Currently, Blocklords has a few hundred users on TRON and a few hundred on NEO. While that’s a great accomplishment for any DGame on those blockchains, David’s ambitions are bigger. They want more users, hence his decision to make the game available on Ethereum as well.
Blocklords on Ethereum
David’s team has learned from developing Blocklords on TRON and NEO. They’re doing things somewhat differently for Ethereum. Firstly, they’re placing a lot more of the game off-chain. Although you’d ideally want everything immutable and verifiable on a blockchain, the reality is that blockchains can’t handle large computations yet and that most gamers don’t care whether the game’s logic and its mechanics run on the blockchain or not.

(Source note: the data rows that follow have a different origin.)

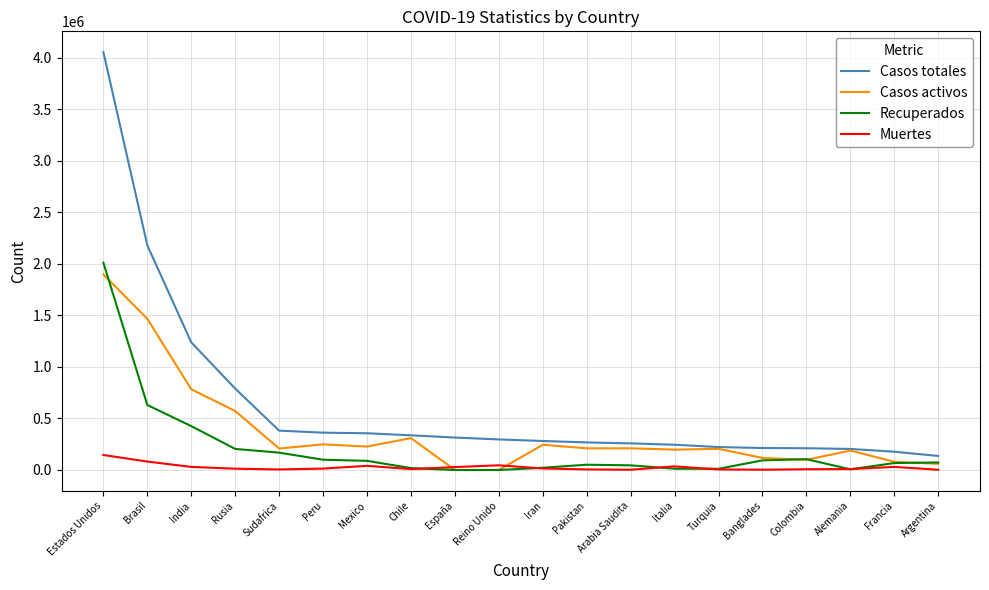

What is the total value across all series at Italia?

490064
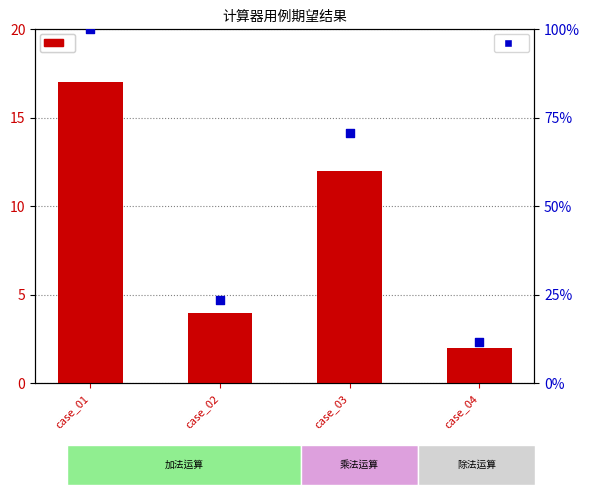

Which series reaches the maximum Y coordinate?

百分比排名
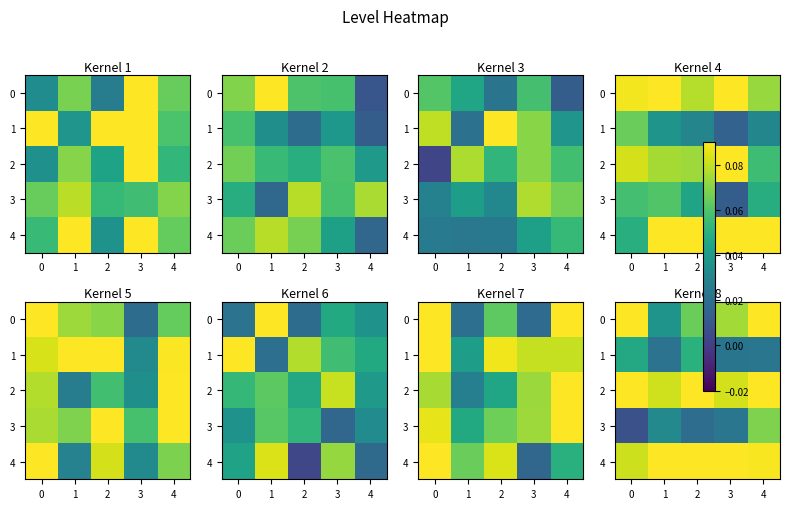

The 0 series shows 0.1 at 4. True or false?

True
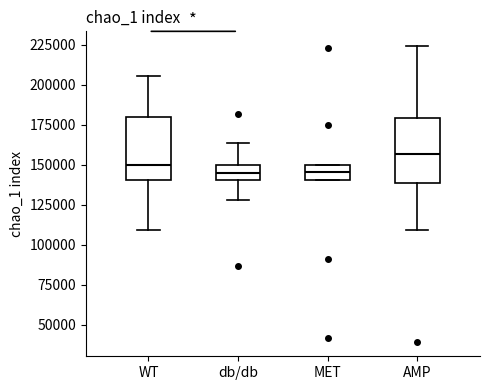

Reading left to right, read every box against the y-axis: the position of its median line, the range the box covers, and the ends of its whiskers. The values are not printed on the chart, so give them approximately, as read against the axis.

WT: median 150000, box 140000 to 180000, whiskers 110000 to 205000
db/db: median 145000, box 140000 to 150000, whiskers 130000 to 165000
MET: median 145000, box 140000 to 150000, whiskers 140000 to 150000
AMP: median 155000, box 140000 to 180000, whiskers 110000 to 225000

Blocklords on Ethereum will see many new features. David was inspired by Paradox Games, the creator of the Crusader Kings and Europa Universalis series, as well as Total War games. He wants Blocklords to move from being a blockchain strategy experiment to a solid strategy game. Players will be able to own NFT heroes that they can trade or place on a map to strategically attack other players.
Additionally, players will be able to own cities and land. Any player will be able to pick a place on a map and build a little fort than they can expand from. They’ll be able to generate resources, which they can use to create new items. Owning older generation items will also increase the chances of crafting top-quality or limited edition items.
None of the above is currently possible in the NEO and TRON version of Blocklords. However, that doesn’t mean those players are disadvantaged. NEO and TRON players will be able to clone their heroes on ETH and give players the ability to either continue the game on ETH or sell their ETH hero altogether. Additionally, if players own items from the NEO and TRON version of Blocklords, they’ll receive a boost when generating new items since they will own original Gen-0 items.
In time, David wants to standardize the three versions of Blocklords into one. Already, he’s thinking of using Loom to create a bridge from ETH to TRON. While it might still be a while away, he eventually wants to create a game where it doesn’t matter which blockchain that players use. It should be invisible, but available for those who want to know more about it.
The Future of DGaming
David said that DApp enthusiasm is at its lowest right now, because BTC has seen a recent surge and the altcoins haven’t followed. Additionally, DGames aren’t good enough yet. They need to be a lot better before they’ll attract serious attention. However, he strongly believes that the ideas of owning assets in a game and being rewarded for playing a game are extremely powerful and will inevitably take hold.
He sees a future where earning money through gaming is no longer reserved for streamers and esports professionals. There will be ways for normal players to grind their way through a game and earn a salary with that. Maybe they’ll be employed by a wealthy in-game capitalist. As automation makes more and more jobs meaningless, this becomes an increasingly viable option.
Blocklords is set to release its Ethereum beta in November. Given David’s emphasis on rewarding early gamers (while maintaining the game’s balance) you might want to keep an eye open toward early access items and land sales.